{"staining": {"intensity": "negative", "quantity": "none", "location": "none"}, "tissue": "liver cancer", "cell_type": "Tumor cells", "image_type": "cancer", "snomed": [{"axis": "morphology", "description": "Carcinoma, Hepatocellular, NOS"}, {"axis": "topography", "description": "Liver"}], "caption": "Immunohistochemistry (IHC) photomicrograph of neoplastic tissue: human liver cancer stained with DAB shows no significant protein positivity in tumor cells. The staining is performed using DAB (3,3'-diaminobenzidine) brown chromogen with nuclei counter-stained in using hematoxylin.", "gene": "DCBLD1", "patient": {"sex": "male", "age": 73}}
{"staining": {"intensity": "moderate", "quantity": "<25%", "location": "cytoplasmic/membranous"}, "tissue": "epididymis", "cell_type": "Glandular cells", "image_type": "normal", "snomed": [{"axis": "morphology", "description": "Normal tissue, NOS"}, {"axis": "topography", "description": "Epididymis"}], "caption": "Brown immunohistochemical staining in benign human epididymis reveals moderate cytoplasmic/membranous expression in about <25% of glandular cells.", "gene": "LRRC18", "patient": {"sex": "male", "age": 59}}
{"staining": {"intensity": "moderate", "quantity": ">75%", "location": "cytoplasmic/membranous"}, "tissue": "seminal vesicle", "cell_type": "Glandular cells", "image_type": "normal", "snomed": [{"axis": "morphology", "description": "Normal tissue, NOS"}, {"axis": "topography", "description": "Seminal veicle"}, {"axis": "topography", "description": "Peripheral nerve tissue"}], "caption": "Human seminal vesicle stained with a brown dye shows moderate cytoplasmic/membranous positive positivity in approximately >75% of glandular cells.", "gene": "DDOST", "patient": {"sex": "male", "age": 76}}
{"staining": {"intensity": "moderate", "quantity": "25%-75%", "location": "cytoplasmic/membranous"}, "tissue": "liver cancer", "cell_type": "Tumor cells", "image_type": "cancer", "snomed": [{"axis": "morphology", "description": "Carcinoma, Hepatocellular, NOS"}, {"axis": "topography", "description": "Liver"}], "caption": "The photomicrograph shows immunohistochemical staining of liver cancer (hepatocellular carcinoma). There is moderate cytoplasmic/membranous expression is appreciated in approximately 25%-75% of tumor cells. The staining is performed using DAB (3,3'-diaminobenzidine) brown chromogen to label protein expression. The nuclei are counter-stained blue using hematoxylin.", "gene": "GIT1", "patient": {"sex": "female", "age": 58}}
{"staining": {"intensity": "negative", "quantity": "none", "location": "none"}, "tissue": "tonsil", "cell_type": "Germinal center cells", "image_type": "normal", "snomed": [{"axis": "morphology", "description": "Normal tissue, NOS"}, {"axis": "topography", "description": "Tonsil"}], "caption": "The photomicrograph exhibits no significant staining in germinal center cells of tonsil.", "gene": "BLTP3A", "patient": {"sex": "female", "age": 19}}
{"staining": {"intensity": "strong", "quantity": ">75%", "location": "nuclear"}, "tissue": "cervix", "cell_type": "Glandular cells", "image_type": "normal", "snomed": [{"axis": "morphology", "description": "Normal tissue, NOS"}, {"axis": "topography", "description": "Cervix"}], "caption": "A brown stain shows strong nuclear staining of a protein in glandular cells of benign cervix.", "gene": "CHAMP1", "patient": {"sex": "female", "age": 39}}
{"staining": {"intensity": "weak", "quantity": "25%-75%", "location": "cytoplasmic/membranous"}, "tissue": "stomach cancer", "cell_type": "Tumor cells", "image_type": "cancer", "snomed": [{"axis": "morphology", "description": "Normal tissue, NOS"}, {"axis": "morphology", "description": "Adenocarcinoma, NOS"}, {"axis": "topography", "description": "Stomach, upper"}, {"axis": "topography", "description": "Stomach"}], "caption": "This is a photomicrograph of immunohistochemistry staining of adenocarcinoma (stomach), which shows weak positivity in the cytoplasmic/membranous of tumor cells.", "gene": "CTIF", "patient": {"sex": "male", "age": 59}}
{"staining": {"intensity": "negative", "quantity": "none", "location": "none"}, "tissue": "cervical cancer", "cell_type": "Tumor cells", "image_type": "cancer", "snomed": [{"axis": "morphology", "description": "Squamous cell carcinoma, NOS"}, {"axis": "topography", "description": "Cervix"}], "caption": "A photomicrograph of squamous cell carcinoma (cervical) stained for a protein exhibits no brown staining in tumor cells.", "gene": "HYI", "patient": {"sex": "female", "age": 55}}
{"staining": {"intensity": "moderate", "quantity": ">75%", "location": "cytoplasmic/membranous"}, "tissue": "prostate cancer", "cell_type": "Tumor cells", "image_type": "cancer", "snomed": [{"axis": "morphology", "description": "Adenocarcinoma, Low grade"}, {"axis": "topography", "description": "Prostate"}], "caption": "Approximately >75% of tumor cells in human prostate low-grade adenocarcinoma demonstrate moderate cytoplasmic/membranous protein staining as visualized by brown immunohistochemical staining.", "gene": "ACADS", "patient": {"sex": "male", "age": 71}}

......

◆ **TO DO**
Nothing but an exact repetition of the entries is expected here.

◆ **WRITTEN REPLY**
{"staining": {"intensity": "negative", "quantity": "none", "location": "none"}, "tissue": "liver cancer", "cell_type": "Tumor cells", "image_type": "cancer", "snomed": [{"axis": "morphology", "description": "Carcinoma, Hepatocellular, NOS"}, {"axis": "topography", "description": "Liver"}], "caption": "Immunohistochemistry (IHC) photomicrograph of neoplastic tissue: human liver cancer stained with DAB shows no significant protein positivity in tumor cells. The staining is performed using DAB (3,3'-diaminobenzidine) brown chromogen with nuclei counter-stained in using hematoxylin.", "gene": "DCBLD1", "patient": {"sex": "male", "age": 73}}
{"staining": {"intensity": "moderate", "quantity": "<25%", "location": "cytoplasmic/membranous"}, "tissue": "epididymis", "cell_type": "Glandular cells", "image_type": "normal", "snomed": [{"axis": "morphology", "description": "Normal tissue, NOS"}, {"axis": "topography", "description": "Epididymis"}], "caption": "Brown immunohistochemical staining in benign human epididymis reveals moderate cytoplasmic/membranous expression in about <25% of glandular cells.", "gene": "LRRC18", "patient": {"sex": "male", "age": 59}}
{"staining": {"intensity": "moderate", "quantity": ">75%", "location": "cytoplasmic/membranous"}, "tissue": "seminal vesicle", "cell_type": "Glandular cells", "image_type": "normal", "snomed": [{"axis": "morphology", "description": "Normal tissue, NOS"}, {"axis": "topography", "description": "Seminal veicle"}, {"axis": "topography", "description": "Peripheral nerve tissue"}], "caption": "Human seminal vesicle stained with a brown dye shows moderate cytoplasmic/membranous positive positivity in approximately >75% of glandular cells.", "gene": "DDOST", "patient": {"sex": "male", "age": 76}}
{"staining": {"intensity": "moderate", "quantity": "25%-75%", "location": "cytoplasmic/membranous"}, "tissue": "liver cancer", "cell_type": "Tumor cells", "image_type": "cancer", "snomed": [{"axis": "morphology", "description": "Carcinoma, Hepatocellular, NOS"}, {"axis": "topography", "description": "Liver"}], "caption": "The photomicrograph shows immunohistochemical staining of liver cancer (hepatocellular carcinoma). There is moderate cytoplasmic/membranous expression is appreciated in approximately 25%-75% of tumor cells. The staining is performed using DAB (3,3'-diaminobenzidine) brown chromogen to label protein expression. The nuclei are counter-stained blue using hematoxylin.", "gene": "GIT1", "patient": {"sex": "female", "age": 58}}
{"staining": {"intensity": "negative", "quantity": "none", "location": "none"}, "tissue": "tonsil", "cell_type": "Germinal center cells", "image_type": "normal", "snomed": [{"axis": "morphology", "description": "Normal tissue, NOS"}, {"axis": "topography", "description": "Tonsil"}], "caption": "The photomicrograph exhibits no significant staining in germinal center cells of tonsil.", "gene": "BLTP3A", "patient": {"sex": "female", "age": 19}}
{"staining": {"intensity": "strong", "quantity": ">75%", "location": "nuclear"}, "tissue": "cervix", "cell_type": "Glandular cells", "image_type": "normal", "snomed": [{"axis": "morphology", "description": "Normal tissue, NOS"}, {"axis": "topography", "description": "Cervix"}], "caption": "A brown stain shows strong nuclear staining of a protein in glandular cells of benign cervix.", "gene": "CHAMP1", "patient": {"sex": "female", "age": 39}}
{"staining": {"intensity": "weak", "quantity": "25%-75%", "location": "cytoplasmic/membranous"}, "tissue": "stomach cancer", "cell_type": "Tumor cells", "image_type": "cancer", "snomed": [{"axis": "morphology", "description": "Normal tissue, NOS"}, {"axis": "morphology", "description": "Adenocarcinoma, NOS"}, {"axis": "topography", "description": "Stomach, upper"}, {"axis": "topography", "description": "Stomach"}], "caption": "This is a photomicrograph of immunohistochemistry staining of adenocarcinoma (stomach), which shows weak positivity in the cytoplasmic/membranous of tumor cells.", "gene": "CTIF", "patient": {"sex": "male", "age": 59}}
{"staining": {"intensity": "negative", "quantity": "none", "location": "none"}, "tissue": "cervical cancer", "cell_type": "Tumor cells", "image_type": "cancer", "snomed": [{"axis": "morphology", "description": "Squamous cell carcinoma, NOS"}, {"axis": "topography", "description": "Cervix"}], "caption": "A photomicrograph of squamous cell carcinoma (cervical) stained for a protein exhibits no brown staining in tumor cells.", "gene": "HYI", "patient": {"sex": "female", "age": 55}}
{"staining": {"intensity": "moderate", "quantity": ">75%", "location": "cytoplasmic/membranous"}, "tissue": "prostate cancer", "cell_type": "Tumor cells", "image_type": "cancer", "snomed": [{"axis": "morphology", "description": "Adenocarcinoma, Low grade"}, {"axis": "topography", "description": "Prostate"}], "caption": "Approximately >75% of tumor cells in human prostate low-grade adenocarcinoma demonstrate moderate cytoplasmic/membranous protein staining as visualized by brown immunohistochemical staining.", "gene": "ACADS", "patient": {"sex": "male", "age": 71}}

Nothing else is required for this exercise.